Multibyte and Wide Characters

A multibyte character is a character composed of sequences of one or more bytes. Each byte sequence represents a single character in the extended character set. Multibyte characters are used in character sets such as Kanji.

Wide characters are multilingual character codes that are always 16 bits wide. The type for character constants is char; for wide characters, the type is wchar_t. Since wide characters are always a fixed size, using wide characters simplifies programming with international character sets.

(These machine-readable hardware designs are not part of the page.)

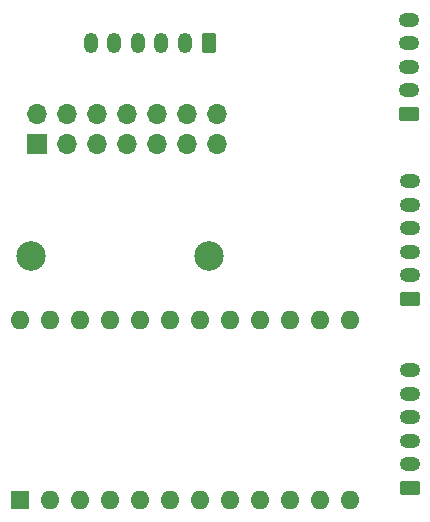
<source format=gbr>
%TF.GenerationSoftware,KiCad,Pcbnew,(6.0.9)*%
%TF.CreationDate,2023-01-21T18:50:51-09:00*%
%TF.ProjectId,CONTROLLER_Stick,434f4e54-524f-44c4-9c45-525f53746963,rev?*%
%TF.SameCoordinates,Original*%
%TF.FileFunction,Soldermask,Bot*%
%TF.FilePolarity,Negative*%
%FSLAX46Y46*%
G04 Gerber Fmt 4.6, Leading zero omitted, Abs format (unit mm)*
G04 Created by KiCad (PCBNEW (6.0.9)) date 2023-01-21 18:50:51*
%MOMM*%
%LPD*%
G01*
G04 APERTURE LIST*
G04 Aperture macros list*
%AMRoundRect*
0 Rectangle with rounded corners*
0 $1 Rounding radius*
0 $2 $3 $4 $5 $6 $7 $8 $9 X,Y pos of 4 corners*
0 Add a 4 corners polygon primitive as box body*
4,1,4,$2,$3,$4,$5,$6,$7,$8,$9,$2,$3,0*
0 Add four circle primitives for the rounded corners*
1,1,$1+$1,$2,$3*
1,1,$1+$1,$4,$5*
1,1,$1+$1,$6,$7*
1,1,$1+$1,$8,$9*
0 Add four rect primitives between the rounded corners*
20,1,$1+$1,$2,$3,$4,$5,0*
20,1,$1+$1,$4,$5,$6,$7,0*
20,1,$1+$1,$6,$7,$8,$9,0*
20,1,$1+$1,$8,$9,$2,$3,0*%
G04 Aperture macros list end*
%ADD10RoundRect,0.250000X0.625000X-0.350000X0.625000X0.350000X-0.625000X0.350000X-0.625000X-0.350000X0*%
%ADD11O,1.750000X1.200000*%
%ADD12R,1.600000X1.600000*%
%ADD13O,1.600000X1.600000*%
%ADD14RoundRect,0.250000X0.350000X0.625000X-0.350000X0.625000X-0.350000X-0.625000X0.350000X-0.625000X0*%
%ADD15O,1.200000X1.750000*%
%ADD16O,1.700000X1.700000*%
%ADD17R,1.700000X1.700000*%
%ADD18C,2.500000*%
G04 APERTURE END LIST*
D10*
%TO.C,J4*%
X35000000Y-10000000D03*
D11*
X35000000Y-8000000D03*
X35000000Y-6000000D03*
X35000000Y-4000000D03*
X35000000Y-2000000D03*
%TD*%
D10*
%TO.C,J2*%
X35024000Y-41670000D03*
D11*
X35024000Y-39670000D03*
X35024000Y-37670000D03*
X35024000Y-35670000D03*
X35024000Y-33670000D03*
X35024000Y-31670000D03*
%TD*%
D10*
%TO.C,J1*%
X35024000Y-25670000D03*
D11*
X35024000Y-23670000D03*
X35024000Y-21670000D03*
X35024000Y-19670000D03*
X35024000Y-17670000D03*
X35024000Y-15670000D03*
%TD*%
D12*
%TO.C,U1*%
X2004000Y-42688000D03*
D13*
X4544000Y-42688000D03*
X7084000Y-42688000D03*
X9624000Y-42688000D03*
X12164000Y-42688000D03*
X14704000Y-42688000D03*
X17244000Y-42688000D03*
X19784000Y-42688000D03*
X22324000Y-42688000D03*
X24864000Y-42688000D03*
X27404000Y-42688000D03*
X29944000Y-42688000D03*
X29944000Y-27448000D03*
X27404000Y-27448000D03*
X24864000Y-27448000D03*
X22324000Y-27448000D03*
X19784000Y-27448000D03*
X17244000Y-27448000D03*
X14704000Y-27448000D03*
X12164000Y-27448000D03*
X9624000Y-27448000D03*
X7084000Y-27448000D03*
X4544000Y-27448000D03*
X2004000Y-27448000D03*
%TD*%
D14*
%TO.C,J3*%
X18000000Y-4000000D03*
D15*
X16000000Y-4000000D03*
X14000000Y-4000000D03*
X12000000Y-4000000D03*
X10000000Y-4000000D03*
X8000000Y-4000000D03*
%TD*%
D16*
%TO.C,J5*%
X18740000Y-9960000D03*
X18740000Y-12500000D03*
X16200000Y-9960000D03*
X16200000Y-12500000D03*
X13660000Y-9960000D03*
X13660000Y-12500000D03*
X11120000Y-9960000D03*
X11120000Y-12500000D03*
X8580000Y-9960000D03*
X8580000Y-12500000D03*
X6040000Y-9960000D03*
X6040000Y-12500000D03*
X3500000Y-9960000D03*
D17*
X3500000Y-12500000D03*
%TD*%
D18*
%TO.C,H2*%
X18000000Y-22000000D03*
%TD*%
%TO.C,H1*%
X3000000Y-22000000D03*
%TD*%
M02*

</source>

The wide-character-string literal L"hello" becomes an array of six integers of type wchar_t.

{L'h', L'e', L'l', L'l', L'o', 0}

The Unicode specification is the developing specification for wide characters. The run-time library routines for translating between multibyte and wide multibyte characters include mblen, mbstowcs, mbtowc, wcstombs, and wctomb.

Trigraphs

The source character set of C source programs is contained within the 7-bit ASCII character set but is a superset of the ISO 646-1983 Invariant Code Set. Trigraph sequences allow C programs to be written using only the ISO (International Standards Organization) Invariant Code Set. Trigraphs are sequences of three characters (introduced by two consecutive question marks) that the compiler replaces with their corresponding punctuation characters. You can use trigraphs in C source files with a character set that does not contain convenient graphic representations for some punctuation characters.

Table 1.1 shows the nine trigraph sequences. All occurrences in a source file of the punctuation characters in the first column are replaced with the corresponding character in the second column.

Table 1.1 Trigraph Sequences


Trigraph
Punctuation
Character

??= #
??( [
??/ \
??) ]
??' ^
??< {

Table 1.1 Trigraph Sequences (continued)


Trigraph
Punctuation
Character

??! |
??> }
??- ~

A trigraph is always treated as a single source character. The translation of trigraphs takes place in the first translation phase, before the recognition of escape characters in string literals and character constants. (See topic for information about translation phases.) Only the nine trigraphs shown in Table 1.1 are recognized. All other character sequences are left untranslated.

The character escape sequence, \?, prevents the misinterpretation of trigraph-like character sequences. (See topic for information about escape sequences.) For example, if you attempt to print the string What??! with this printf statement

printf( "What??!\n" );

the string printed is What| because ??! is a trigraph sequence that is replaced with the | character. You need to write the statement as follows to correctly print the string:

printf( "What?\?!\n" );

In this printf statement, a backslash escape character in front of the second question mark prevents the misinterpretation of ??! as a trigraph.